Written by Howard A. Lalgee, President

HowardLalgeeIndustrial Machinery Manufacturing

The US industrial machinery manufacturing industry generated a combined annual revenue of $350 billion. 26,000 companies make up a fragmented sector and made up of a number of segments.  The major three companies being Caterpillar, Deere, and divisions of General Electric.

Demand for machinery is driven by the industrial activity of the health, agriculture, construction, and power generation sectors. Efficient production and engineering expertise drives profits.  Larger companies have an advantage of purchasing power, although smaller companies compete by specializing in niche and bespoke products.

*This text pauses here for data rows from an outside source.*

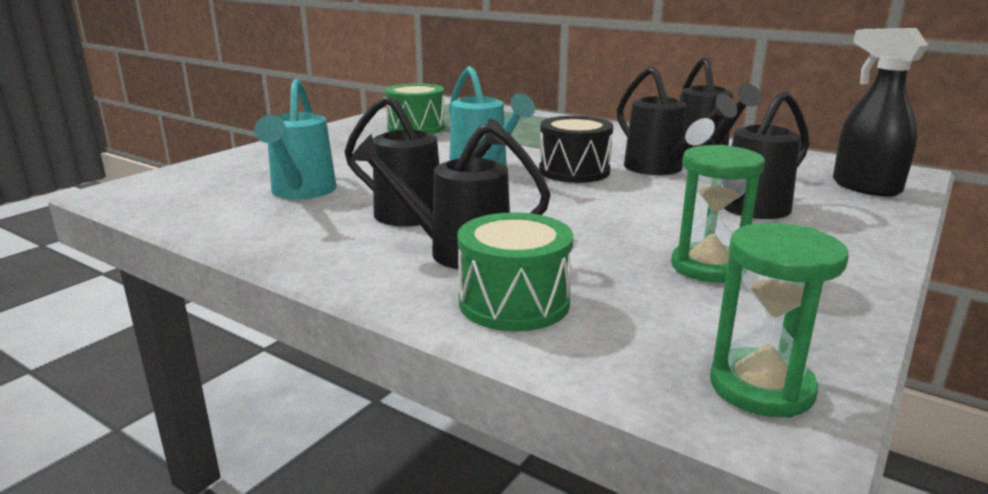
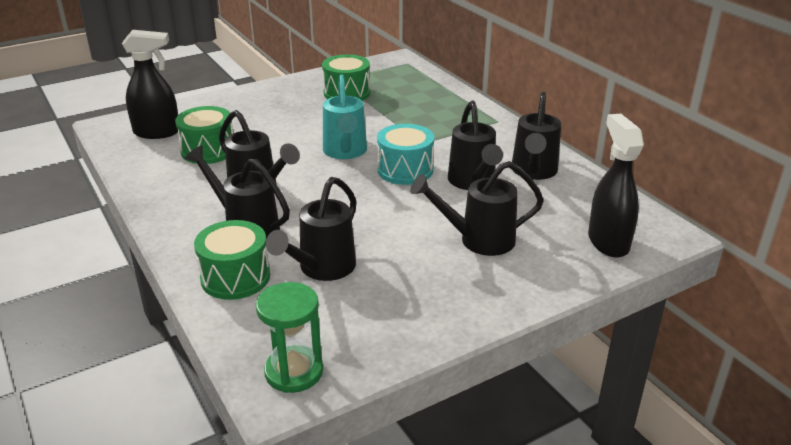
camera: 25 degrees right, 10 degrees up
(203, 187) = (157, 132): none -> black spray bottle
(301, 192) = (208, 150): turquoise watering can -> green drum
(574, 171) = (405, 170): black drum -> turquoise drum
(617, 268) = (322, 269): none -> black watering can
(708, 267) = (379, 284): green hourglass -> none

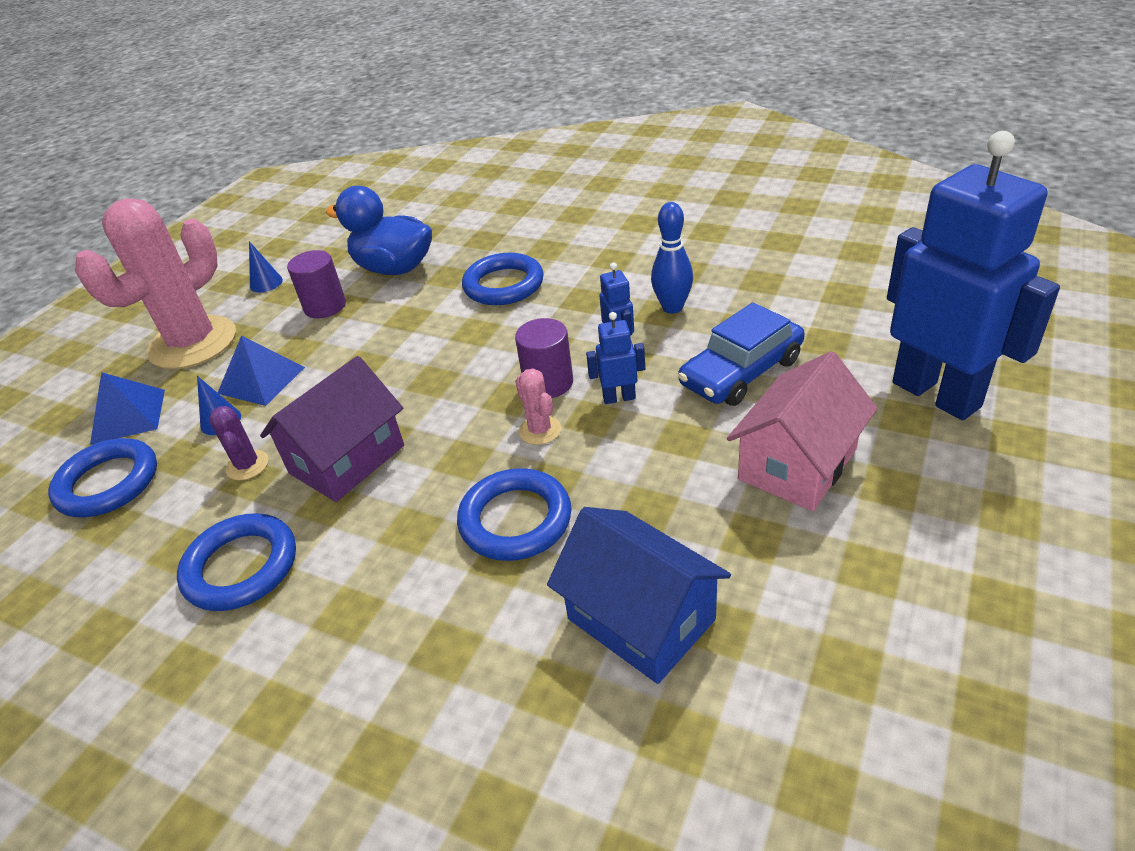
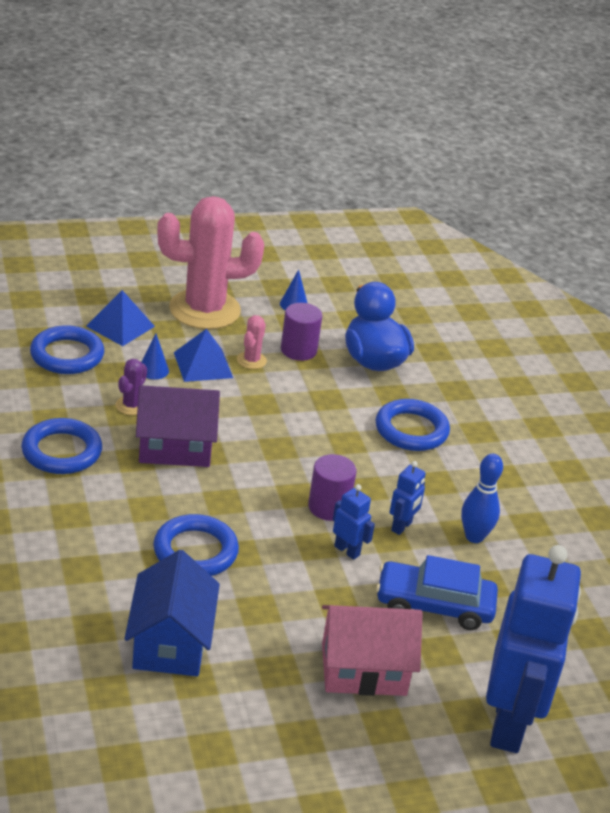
camera: 40 degrees right, 5 degrees down
(540, 430) = (280, 525): pink cactus -> pink cactus (251, 360)

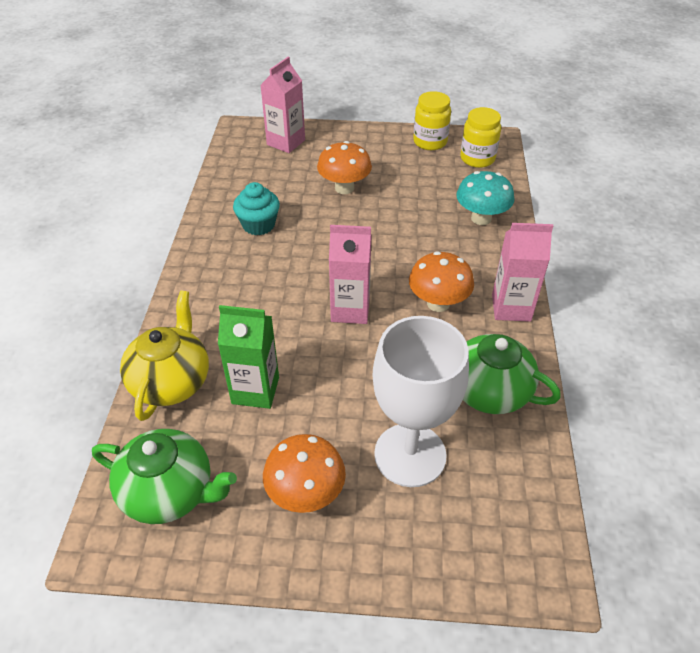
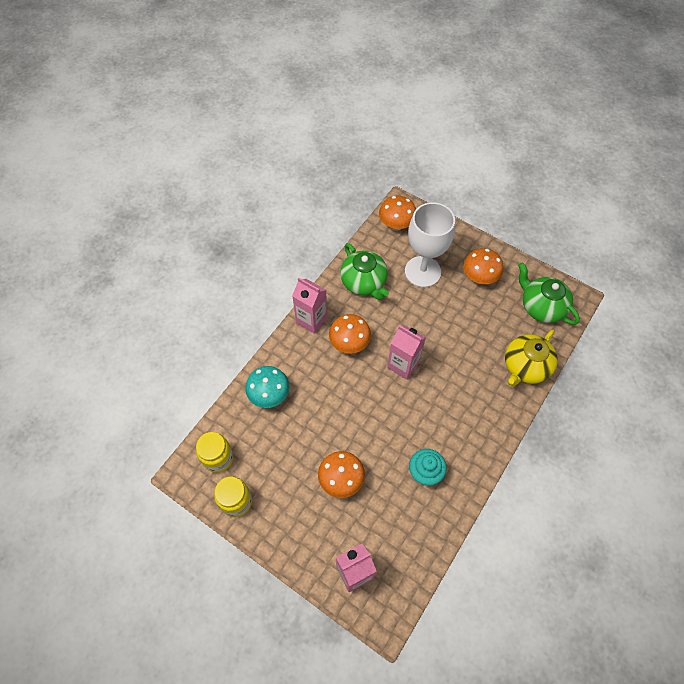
camera: 150 degrees left, 15 degrees up
(255, 390) = (481, 339): green carton -> none
(521, 525) = (396, 225): none -> orange mushroom

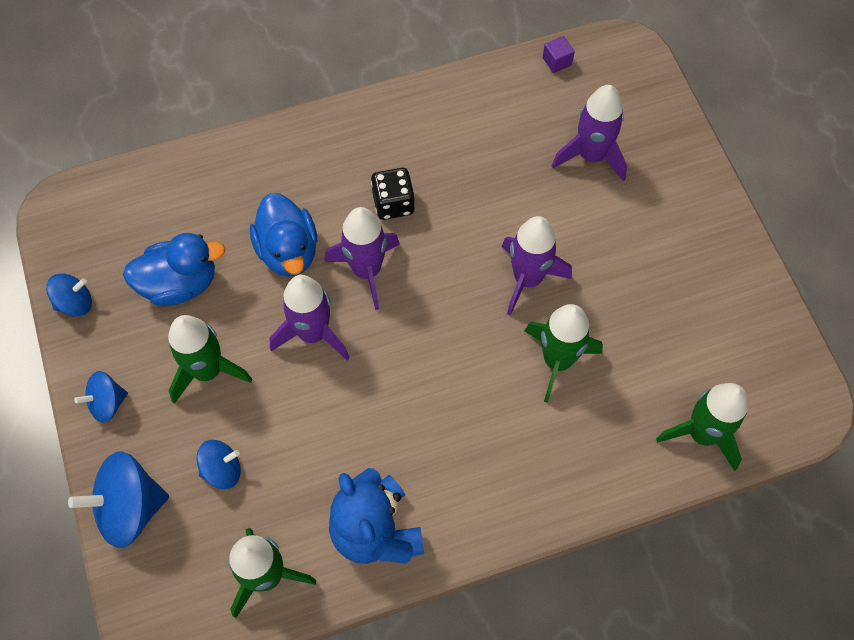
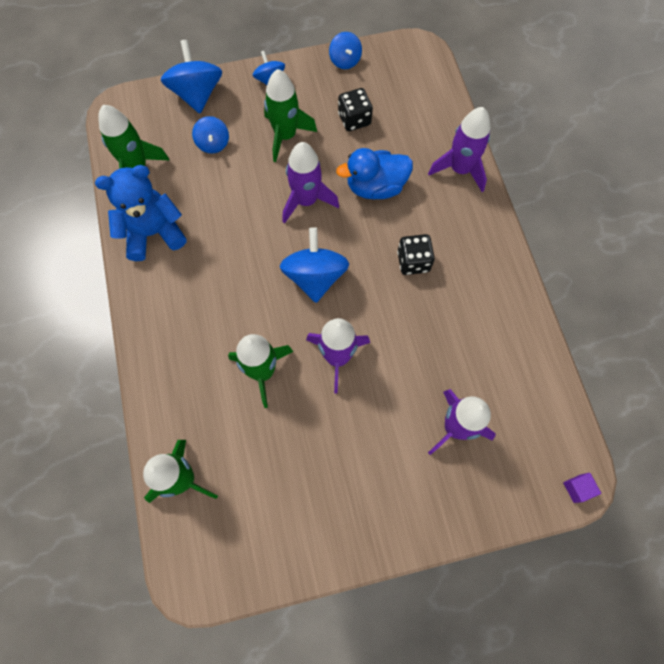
camera: 95 degrees right, 5 degrees up
(180, 283) = (354, 119): blue duck -> black dice
(366, 270) = (354, 239): purple rocket -> purple rocket (460, 169)
(424, 312) = (315, 277): none -> blue spinning top
(557, 61) = (559, 411): purple cube -> purple cube (577, 488)

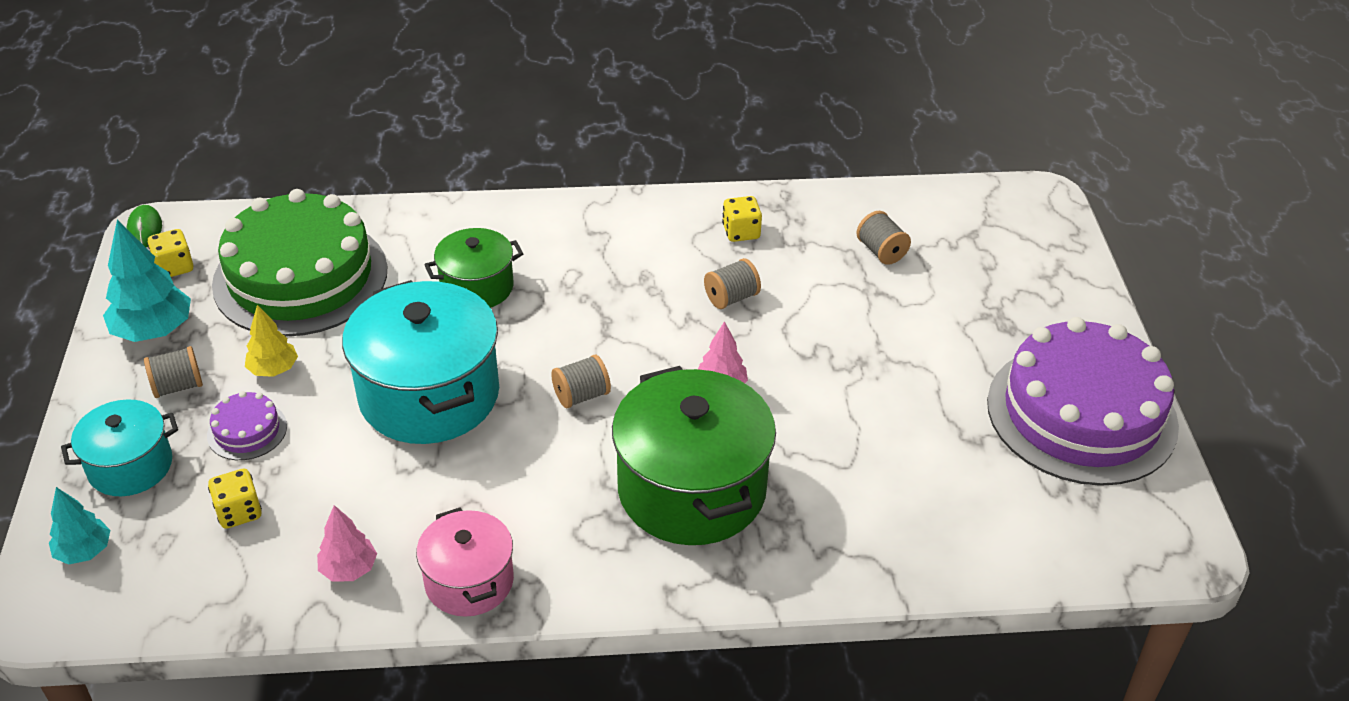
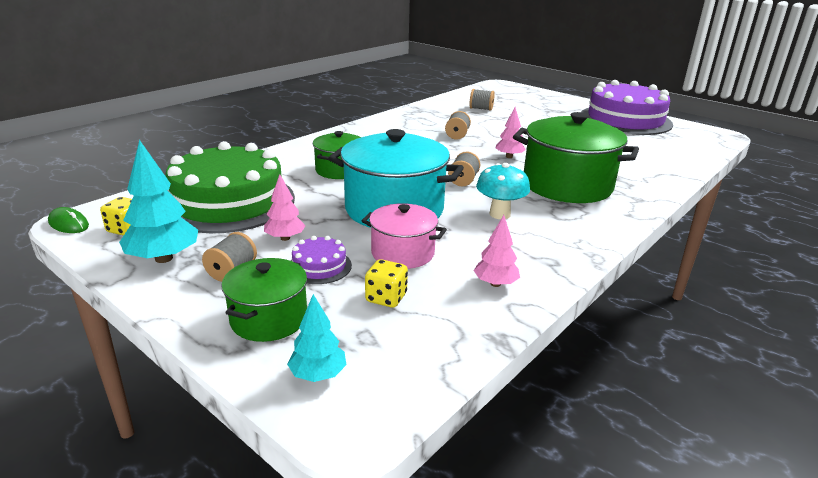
camera: 45 degrees left, 15 degrees down
(130, 466) = (269, 319): turquoise pot -> green pot
(273, 370) = (285, 238): yellow tree -> pink tree
(469, 581) = (556, 255): pink pot -> pink pot (403, 253)
(522, 480) = (500, 214): none -> turquoise mushroom
(741, 232) = (420, 120): yellow dice -> none

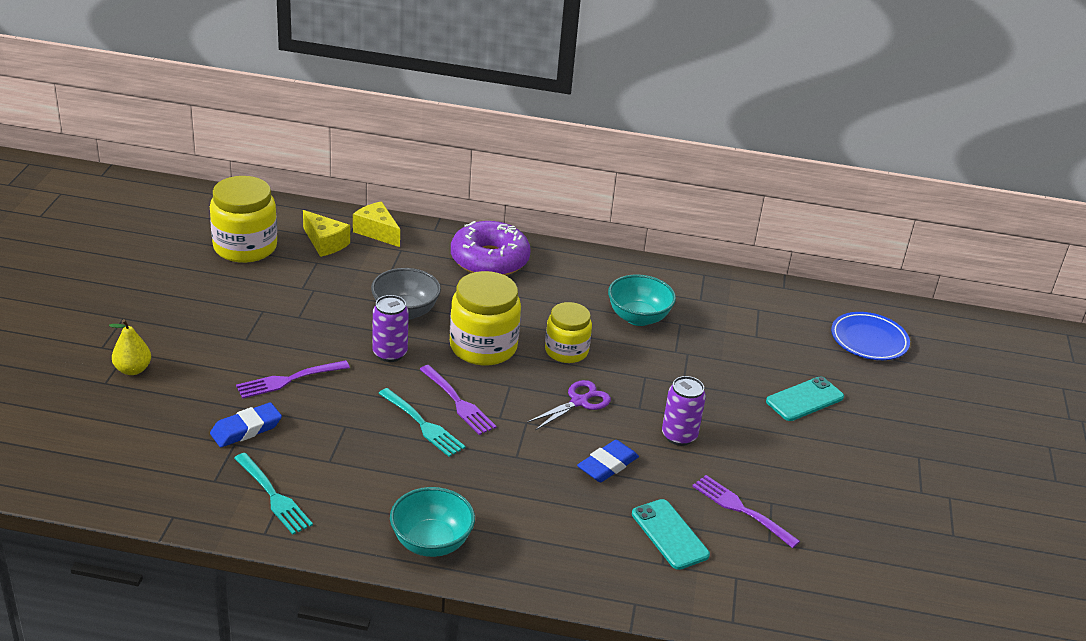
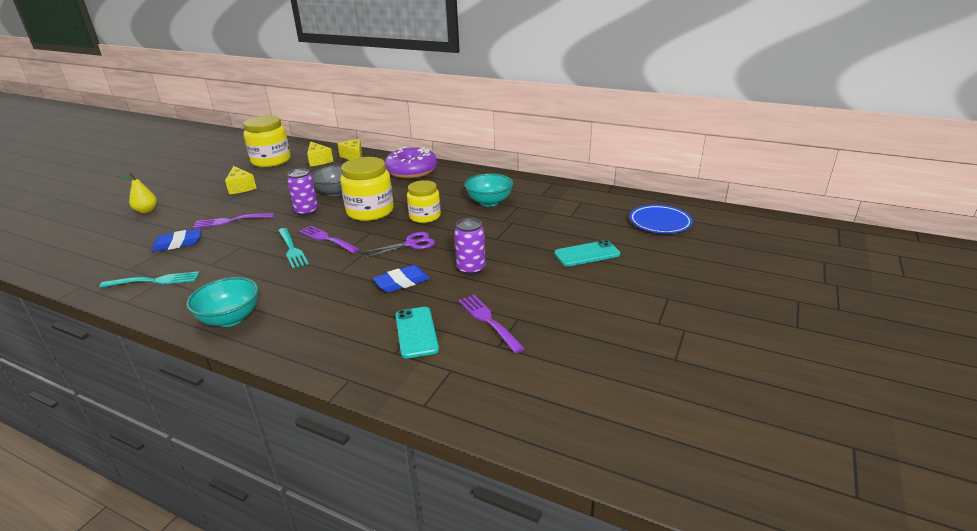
camera: 20 degrees right, 5 degrees down
(245, 310) = (241, 187): none -> yellow cheese
(273, 496) = (155, 281): turquoise fork -> turquoise fork turned 75 degrees counterclockwise
(458, 402) = (327, 239): purple fork -> purple fork turned 150 degrees clockwise

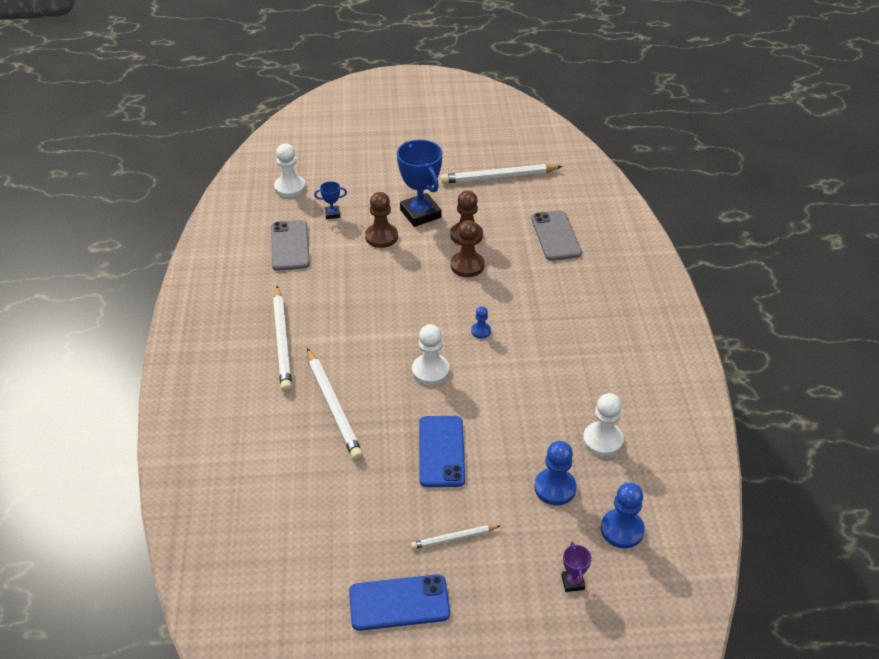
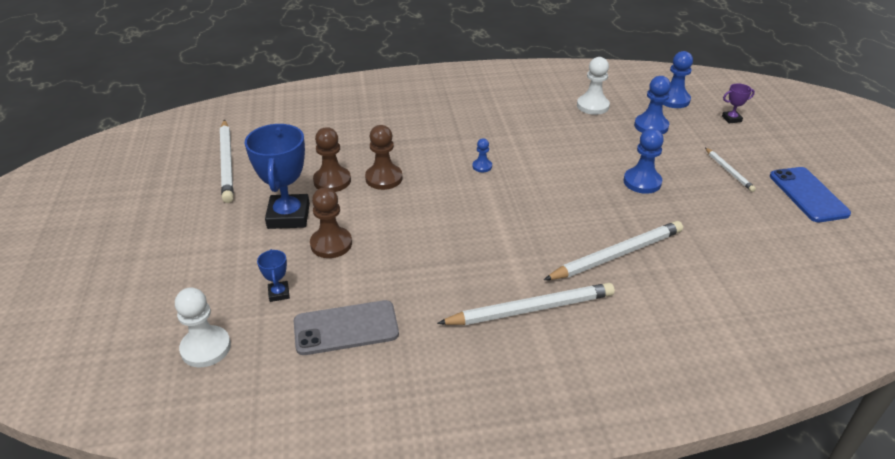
camera: 95 degrees left, 5 degrees down
(420, 214) = (288, 216): blue trophy -> blue trophy turned 60 degrees counterclockwise
(430, 371) = (545, 194): white pawn -> none
(441, 451) = (642, 182): blue phone -> blue pawn
(555, 236) = (336, 127): grey phone -> none

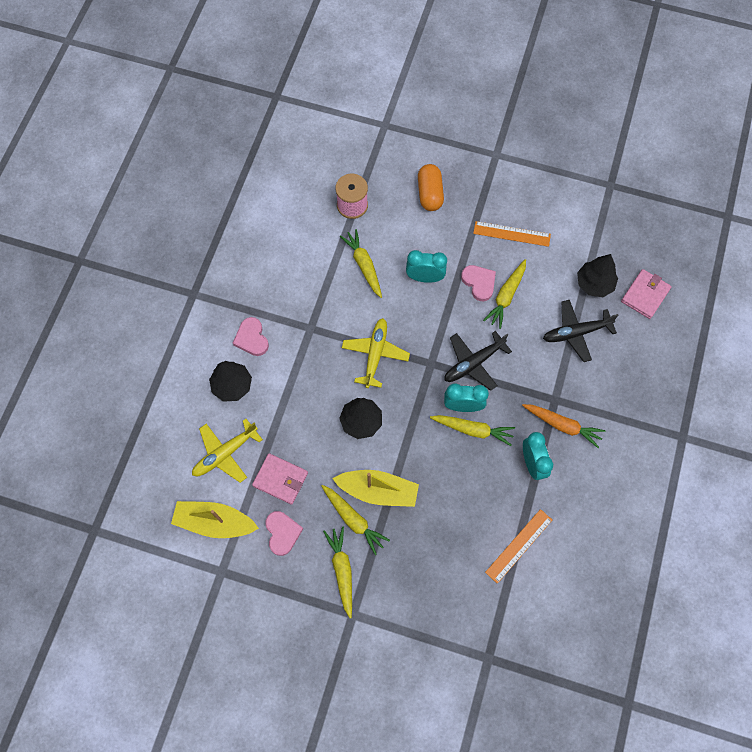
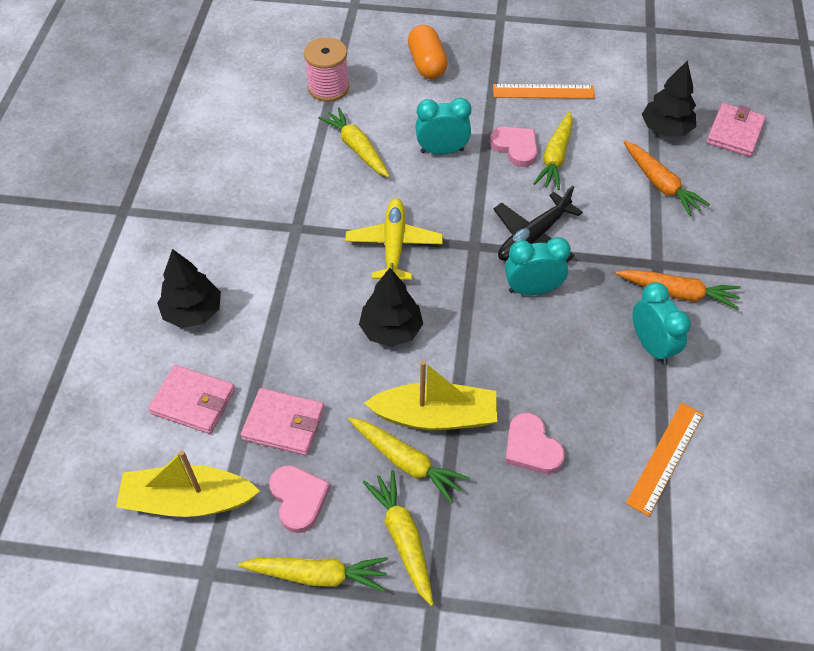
camera: 10 degrees left, 15 degrees down
(225, 453) = (193, 401): yellow plane -> pink wallet
(252, 338) = (214, 251): pink heart -> pink heart (531, 447)
(473, 430) = (554, 317): yellow carrot -> yellow carrot (317, 575)
(576, 332) = (660, 184): black plane -> orange carrot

Major products are farm and construction machinery, manufacturing machinery, metalworking machinery, commercial machinery, and general machinery such as engines and pumps. While some products, such as tractors or heaters, are finished products, others, like motors, are components used in further production, and some, like textile looms, are custom-designed for a particular manufacturing process.

Automobile Parts and Accessories Manufacture

A combined annual revenue of $225 billion is generated by approximately 4,500 companies, the largest being ArvinMeritor, Dana, Delphi, Lear, Visteon, and the automotive division of Johnson Controls.

The demand for auto parts in dependant on new car sales, which in turn is impacted by interest rates.  Profits rely on demand volume, because many costs are fixed and the  difficulty of manufacturing products.  Smaller companies compete by concentrating on a smaller number of products or highly specialized one.

The industry structure is made up of tiers.  Smaller companies are referred to as ‘tier 2’ and :tier 3” suppliers, selling to larger suppliers who in turn are referred to as “tier 1” suppliers, who sell component assemblies and modules to car and truck assemblers such as Ford and General Motors, OEM’s.

Fabricated Metal Parts Manufacturing

The US fabricated metal parts manufacturing industry consists of about 60,000 companies, Major companies in specialty segments include Ball Corporation and Snap-On. The industry is fragmented with the largest 50 companies accounting for 20 percent of the total annual revenue of about $300 billion.  Most companies produce a limited range of  products due to the manufacturing processes required for individual parts.

Demand for products is determine by the needs of other industrial companies, and accordingly linked to economic growth.  Profits rely upon technical expertise and efficient manufacturing.  Larger companies have an economic advantage of purchasing power of raw materials.  Smaller companies compete by focusing on specialized and bespoke products.

The industry consists of several distinct segments, including ornamental and structural metals ($60 billion); forging and stamping ($30 billion); metal valves ($30 billion); metal containers ($20 billion); hardware ($15 billion); springs and wire products ($15 billion); and fasteners ($10 billion). Many companies make products in smaller specialized segments.